* **DATA**

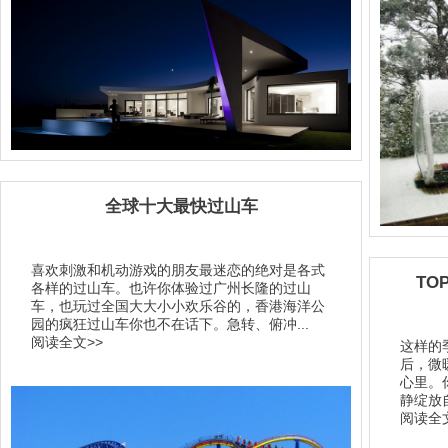
全球十大最快过山车
喜欢刺激和机动游戏的朋友最迷恋的绝对是各式
TO
各样的过山车。也许你体验过广州长隆的过山
车，也玩过全国大大小小欢乐谷的，香港海洋公
园的疯狂过山车你也不在话下。急转、俯冲...
阅读全文>>
这样的
后，微
心里。
静绽放
阅读全文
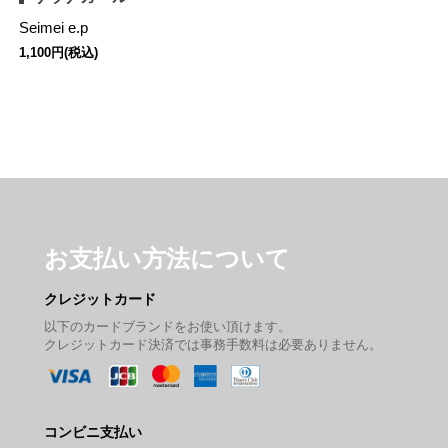
Seimei e.p
1,100円(税込)
お支払い方法について
クレジットカード
以下のカードブランドをお使い頂けます。
クレジットカード決済では事務手数料は必要ありません。
コンビニ支払い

* **YOUR GOAL**
Word-for-word repeat, images excluded: return all the data.

* **YOUR RESPONSE**
全球十大最快过山车
喜欢刺激和机动游戏的朋友最迷恋的绝对是各式
TO
各样的过山车。也许你体验过广州长隆的过山
车，也玩过全国大大小小欢乐谷的，香港海洋公
园的疯狂过山车你也不在话下。急转、俯冲...
阅读全文>>
这样的
后，微
心里。
静绽放
阅读全文
Seimei e.p
1,100円(税込)
お支払い方法について
クレジットカード
以下のカードブランドをお使い頂けます。
クレジットカード決済では事務手数料は必要ありません。
コンビニ支払い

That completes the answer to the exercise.